Last year, Tanzania imposed a 25 per cent import duty on Kenyan confectioneries such as juices, ice cream, chocolate, sweets and chewing gums, claiming Kenya had used zero-rated industrial sugar imports to produce them.

On its part Kenya banned Tanzanian tour vans from accessing the Maasai Mara game reserve, arguing that Tanzania had also banned Kenyan operators from accessing Serengeti national park. The dispute is part of what was resolved in the bilateral meeting held in May.

“We have been dealing with Tanzania in a very structured way,” said Dr Kiptoo.

In February, EAC heads of state directed partner States and the Council of Ministers to resolve the NTBs stalemate hindering free trade in the region.



Business in the region

The value of intra-EAC trade increased to $5.98 billion in 2018 from $5.46 billion in 2017, a 9.4 per cent growth, according to an EAC trade report (2018) by the EAC Secretariat.

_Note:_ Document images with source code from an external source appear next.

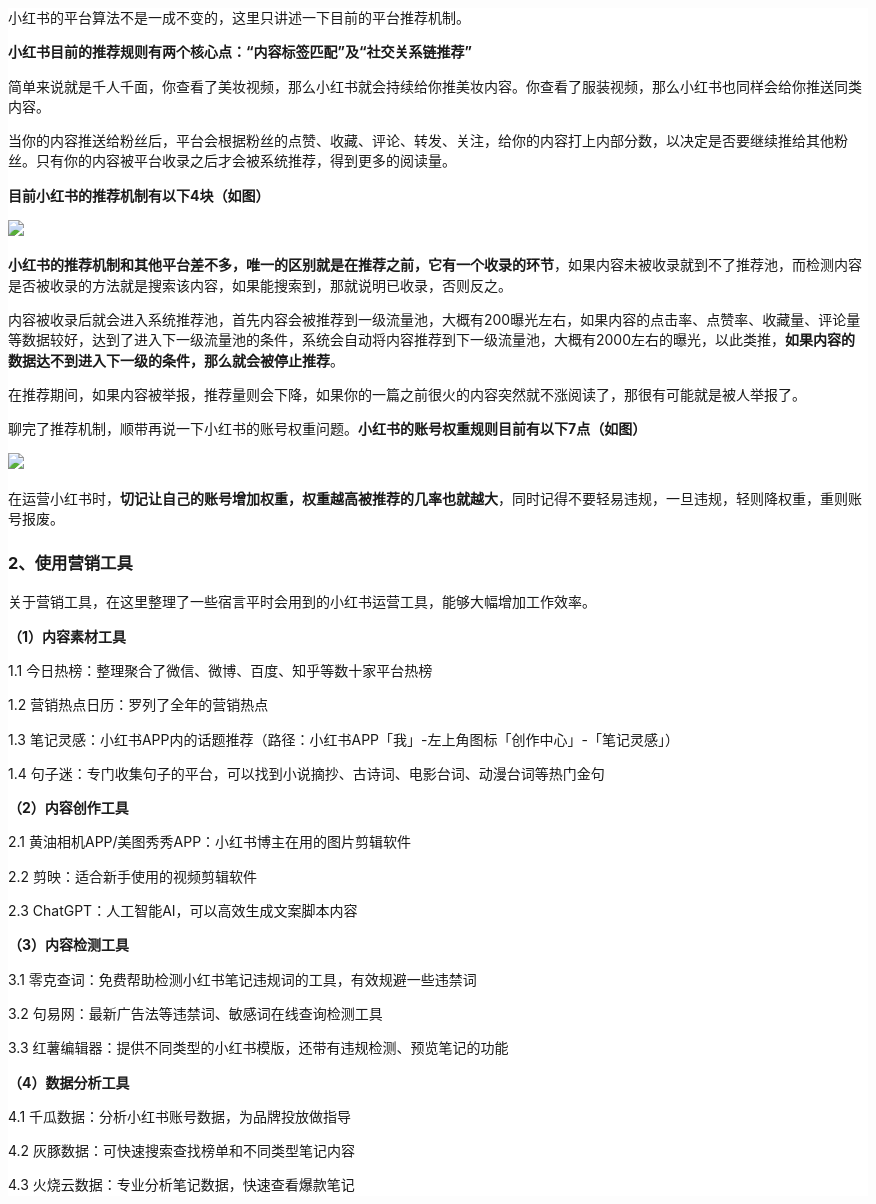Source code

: 小红书的平台算法不是一成不变的，这里只讲述一下目前的平台推荐机制。

**小红书目前的推荐规则有两个核心点：“内容标签匹配”及“社交关系链推荐”**

简单来说就是千人千面，你查看了美妆视频，那么小红书就会持续给你推美妆内容。你查看了服装视频，那么小红书也同样会给你推送同类内容。

当你的内容推送给粉丝后，平台会根据粉丝的点赞、收藏、评论、转发、关注，给你的内容打上内部分数，以决定是否要继续推给其他粉丝。只有你的内容被平台收录之后才会被系统推荐，得到更多的阅读量。

**目前小红书的推荐机制有以下4块（如图）**

![](https://image.yunyingpai.com/wp/2023/07/w4zgDFp9J7ktSNOGmVxU.png)

**小红书的推荐机制和其他平台差不多，唯一的区别就是在推荐之前，它有一个收录的环节**，如果内容未被收录就到不了推荐池，而检测内容是否被收录的方法就是搜索该内容，如果能搜索到，那就说明已收录，否则反之。

内容被收录后就会进入系统推荐池，首先内容会被推荐到一级流量池，大概有200曝光左右，如果内容的点击率、点赞率、收藏量、评论量等数据较好，达到了进入下一级流量池的条件，系统会自动将内容推荐到下一级流量池，大概有2000左右的曝光，以此类推，**如果内容的数据达不到进入下一级的条件，那么就会被停止推荐**。

在推荐期间，如果内容被举报，推荐量则会下降，如果你的一篇之前很火的内容突然就不涨阅读了，那很有可能就是被人举报了。

聊完了推荐机制，顺带再说一下小红书的账号权重问题。**小红书的账号权重规则目前有以下7点（如图）**

![](https://image.yunyingpai.com/wp/2023/07/qzzRENMqS5KESikaifLK.png)

在运营小红书时，**切记让自己的账号增加权重，权重越高被推荐的几率也就越大**，同时记得不要轻易违规，一旦违规，轻则降权重，重则账号报废。

### 2、使用营销工具

关于营销工具，在这里整理了一些宿言平时会用到的小红书运营工具，能够大幅增加工作效率。

**（1）内容素材工具**

1.1 今日热榜：整理聚合了微信、微博、百度、知乎等数十家平台热榜

1.2 营销热点日历：罗列了全年的营销热点

1.3 笔记灵感：小红书APP内的话题推荐（路径：小红书APP「我」-左上角图标「创作中心」-「笔记灵感」）

1.4 句子迷：专门收集句子的平台，可以找到小说摘抄、古诗词、电影台词、动漫台词等热门金句

**（2）内容创作工具**

2.1 黄油相机APP/美图秀秀APP：小红书博主在用的图片剪辑软件

2.2 剪映：适合新手使用的视频剪辑软件

2.3 ChatGPT：人工智能AI，可以高效生成文案脚本内容

**（3）内容检测工具**

3.1 零克查词：免费帮助检测小红书笔记违规词的工具，有效规避一些违禁词

3.2 句易网：最新广告法等违禁词、敏感词在线查询检测工具

3.3 红薯编辑器：提供不同类型的小红书模版，还带有违规检测、预览笔记的功能

**（4）数据分析工具**

4.1 千瓜数据：分析小红书账号数据，为品牌投放做指导

4.2 灰豚数据：可快速搜索查找榜单和不同类型笔记内容

4.3 火烧云数据：专业分析笔记数据，快速查看爆款笔记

But the intra-EAC trade is still low at a paltry 20 per cent compared with other regional economic blocs such the South African Development Community that stands at 58 per cent and the European Union at a high of 68 percent. Experts say trade between the East African Community partner states is projected to grow by between five to eight per cent annually if countries fully implement joint policies and regulations, exploit individual competitive edge and eliminate non-trade barriers.  Protectionism at national level as a hindrance to competitiveness in sectors across the region have been cited as threats to free trade among EAC member states. Experts recommend value chain collaboration between manufacturers to exploit each country’s competitive advantage.